DATA TO PROCESS Block Start

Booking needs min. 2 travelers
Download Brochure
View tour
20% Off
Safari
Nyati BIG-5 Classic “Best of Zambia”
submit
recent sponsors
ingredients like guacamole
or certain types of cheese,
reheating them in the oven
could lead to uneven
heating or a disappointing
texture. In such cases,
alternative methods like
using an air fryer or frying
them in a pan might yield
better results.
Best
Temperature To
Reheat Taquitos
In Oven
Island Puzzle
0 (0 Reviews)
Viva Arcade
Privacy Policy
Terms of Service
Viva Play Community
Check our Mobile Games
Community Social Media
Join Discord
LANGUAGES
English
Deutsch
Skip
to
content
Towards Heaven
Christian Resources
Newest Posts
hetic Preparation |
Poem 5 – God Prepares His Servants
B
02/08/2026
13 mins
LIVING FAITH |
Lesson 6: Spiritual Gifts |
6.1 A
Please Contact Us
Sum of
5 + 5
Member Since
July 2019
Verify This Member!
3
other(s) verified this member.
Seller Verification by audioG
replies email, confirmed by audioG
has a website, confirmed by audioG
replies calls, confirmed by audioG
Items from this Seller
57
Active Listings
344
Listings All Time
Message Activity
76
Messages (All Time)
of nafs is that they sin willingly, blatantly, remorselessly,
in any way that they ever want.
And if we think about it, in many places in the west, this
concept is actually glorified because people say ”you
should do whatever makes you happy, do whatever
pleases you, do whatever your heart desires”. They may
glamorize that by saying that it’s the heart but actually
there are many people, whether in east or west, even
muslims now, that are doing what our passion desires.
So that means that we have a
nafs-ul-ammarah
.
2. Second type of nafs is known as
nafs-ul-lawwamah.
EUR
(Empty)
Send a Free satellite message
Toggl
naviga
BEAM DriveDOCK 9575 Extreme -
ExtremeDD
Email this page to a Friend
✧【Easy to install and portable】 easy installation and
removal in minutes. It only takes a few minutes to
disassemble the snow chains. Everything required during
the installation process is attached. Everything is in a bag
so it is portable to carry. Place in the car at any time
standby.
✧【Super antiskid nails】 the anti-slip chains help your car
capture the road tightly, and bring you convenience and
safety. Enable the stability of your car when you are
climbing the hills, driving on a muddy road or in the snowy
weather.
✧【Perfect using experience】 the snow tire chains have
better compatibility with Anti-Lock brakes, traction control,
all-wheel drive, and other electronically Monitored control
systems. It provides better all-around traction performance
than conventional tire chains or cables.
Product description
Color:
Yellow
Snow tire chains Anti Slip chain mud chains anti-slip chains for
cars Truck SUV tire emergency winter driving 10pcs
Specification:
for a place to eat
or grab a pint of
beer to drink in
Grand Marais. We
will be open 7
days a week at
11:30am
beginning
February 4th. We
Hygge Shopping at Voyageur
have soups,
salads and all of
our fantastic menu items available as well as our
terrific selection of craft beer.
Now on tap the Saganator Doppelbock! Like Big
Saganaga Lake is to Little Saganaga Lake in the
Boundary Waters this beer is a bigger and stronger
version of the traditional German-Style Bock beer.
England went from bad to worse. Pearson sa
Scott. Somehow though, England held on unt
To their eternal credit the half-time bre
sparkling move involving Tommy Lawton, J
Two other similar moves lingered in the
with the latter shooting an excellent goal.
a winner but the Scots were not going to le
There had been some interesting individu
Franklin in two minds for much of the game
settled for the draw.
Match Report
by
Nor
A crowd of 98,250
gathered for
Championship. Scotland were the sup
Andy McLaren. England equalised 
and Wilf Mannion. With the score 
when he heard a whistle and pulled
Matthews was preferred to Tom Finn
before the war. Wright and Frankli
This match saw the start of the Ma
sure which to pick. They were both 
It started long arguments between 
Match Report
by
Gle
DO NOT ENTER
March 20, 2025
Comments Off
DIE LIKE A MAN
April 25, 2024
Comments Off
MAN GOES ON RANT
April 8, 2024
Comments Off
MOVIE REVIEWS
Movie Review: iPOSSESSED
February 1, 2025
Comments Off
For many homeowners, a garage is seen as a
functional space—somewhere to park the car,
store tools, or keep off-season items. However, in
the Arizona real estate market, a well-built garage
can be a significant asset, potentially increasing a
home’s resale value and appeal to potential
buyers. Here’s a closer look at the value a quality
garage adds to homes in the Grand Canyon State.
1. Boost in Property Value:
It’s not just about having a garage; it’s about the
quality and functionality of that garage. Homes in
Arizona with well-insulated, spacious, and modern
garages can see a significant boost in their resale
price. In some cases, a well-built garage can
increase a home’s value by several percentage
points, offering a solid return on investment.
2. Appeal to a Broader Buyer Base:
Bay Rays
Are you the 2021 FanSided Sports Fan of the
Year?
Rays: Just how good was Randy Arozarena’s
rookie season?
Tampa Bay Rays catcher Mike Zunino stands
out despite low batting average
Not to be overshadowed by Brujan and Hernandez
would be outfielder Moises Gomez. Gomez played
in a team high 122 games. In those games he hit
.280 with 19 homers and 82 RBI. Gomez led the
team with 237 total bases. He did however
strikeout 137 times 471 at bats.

DATA TO PROCESS Block End

Extract all of the lines above and reproduce each one verbatim, in its original order.

FINISHED TASK
Booking needs min. 2 travelers
Download Brochure
View tour
20% Off
Safari
Nyati BIG-5 Classic “Best of Zambia”
submit
recent sponsors
ingredients like guacamole
or certain types of cheese,
reheating them in the oven
could lead to uneven
heating or a disappointing
texture. In such cases,
alternative methods like
using an air fryer or frying
them in a pan might yield
better results.
Best
Temperature To
Reheat Taquitos
In Oven
Island Puzzle
0 (0 Reviews)
Viva Arcade
Privacy Policy
Terms of Service
Viva Play Community
Check our Mobile Games
Community Social Media
Join Discord
LANGUAGES
English
Deutsch
Skip
to
content
Towards Heaven
Christian Resources
Newest Posts
hetic Preparation |
Poem 5 – God Prepares His Servants
B
02/08/2026
13 mins
LIVING FAITH |
Lesson 6: Spiritual Gifts |
6.1 A
Please Contact Us
Sum of
5 + 5
Member Since
July 2019
Verify This Member!
3
other(s) verified this member.
Seller Verification by audioG
replies email, confirmed by audioG
has a website, confirmed by audioG
replies calls, confirmed by audioG
Items from this Seller
57
Active Listings
344
Listings All Time
Message Activity
76
Messages (All Time)
of nafs is that they sin willingly, blatantly, remorselessly,
in any way that they ever want.
And if we think about it, in many places in the west, this
concept is actually glorified because people say ”you
should do whatever makes you happy, do whatever
pleases you, do whatever your heart desires”. They may
glamorize that by saying that it’s the heart but actually
there are many people, whether in east or west, even
muslims now, that are doing what our passion desires.
So that means that we have a
nafs-ul-ammarah
.
2. Second type of nafs is known as
nafs-ul-lawwamah.
EUR
(Empty)
Send a Free satellite message
Toggl
naviga
BEAM DriveDOCK 9575 Extreme -
ExtremeDD
Email this page to a Friend
✧【Easy to install and portable】 easy installation and
removal in minutes. It only takes a few minutes to
disassemble the snow chains. Everything required during
the installation process is attached. Everything is in a bag
so it is portable to carry. Place in the car at any time
standby.
✧【Super antiskid nails】 the anti-slip chains help your car
capture the road tightly, and bring you convenience and
safety. Enable the stability of your car when you are
climbing the hills, driving on a muddy road or in the snowy
weather.
✧【Perfect using experience】 the snow tire chains have
better compatibility with Anti-Lock brakes, traction control,
all-wheel drive, and other electronically Monitored control
systems. It provides better all-around traction performance
than conventional tire chains or cables.
Product description
Color:
Yellow
Snow tire chains Anti Slip chain mud chains anti-slip chains for
cars Truck SUV tire emergency winter driving 10pcs
Specification:
for a place to eat
or grab a pint of
beer to drink in
Grand Marais. We
will be open 7
days a week at
11:30am
beginning
February 4th. We
Hygge Shopping at Voyageur
have soups,
salads and all of
our fantastic menu items available as well as our
terrific selection of craft beer.
Now on tap the Saganator Doppelbock! Like Big
Saganaga Lake is to Little Saganaga Lake in the
Boundary Waters this beer is a bigger and stronger
version of the traditional German-Style Bock beer.
England went from bad to worse. Pearson sa
Scott. Somehow though, England held on unt
To their eternal credit the half-time bre
sparkling move involving Tommy Lawton, J
Two other similar moves lingered in the
with the latter shooting an excellent goal.
a winner but the Scots were not going to le
There had been some interesting individu
Franklin in two minds for much of the game
settled for the draw.
Match Report
by
Nor
A crowd of 98,250
gathered for
Championship. Scotland were the sup
Andy McLaren. England equalised 
and Wilf Mannion. With the score 
when he heard a whistle and pulled
Matthews was preferred to Tom Finn
before the war. Wright and Frankli
This match saw the start of the Ma
sure which to pick. They were both 
It started long arguments between 
Match Report
by
Gle
DO NOT ENTER
March 20, 2025
Comments Off
DIE LIKE A MAN
April 25, 2024
Comments Off
MAN GOES ON RANT
April 8, 2024
Comments Off
MOVIE REVIEWS
Movie Review: iPOSSESSED
February 1, 2025
Comments Off
For many homeowners, a garage is seen as a
functional space—somewhere to park the car,
store tools, or keep off-season items. However, in
the Arizona real estate market, a well-built garage
can be a significant asset, potentially increasing a
home’s resale value and appeal to potential
buyers. Here’s a closer look at the value a quality
garage adds to homes in the Grand Canyon State.
1. Boost in Property Value:
It’s not just about having a garage; it’s about the
quality and functionality of that garage. Homes in
Arizona with well-insulated, spacious, and modern
garages can see a significant boost in their resale
price. In some cases, a well-built garage can
increase a home’s value by several percentage
points, offering a solid return on investment.
2. Appeal to a Broader Buyer Base:
Bay Rays
Are you the 2021 FanSided Sports Fan of the
Year?
Rays: Just how good was Randy Arozarena’s
rookie season?
Tampa Bay Rays catcher Mike Zunino stands
out despite low batting average
Not to be overshadowed by Brujan and Hernandez
would be outfielder Moises Gomez. Gomez played
in a team high 122 games. In those games he hit
.280 with 19 homers and 82 RBI. Gomez led the
team with 237 total bases. He did however
strikeout 137 times 471 at bats.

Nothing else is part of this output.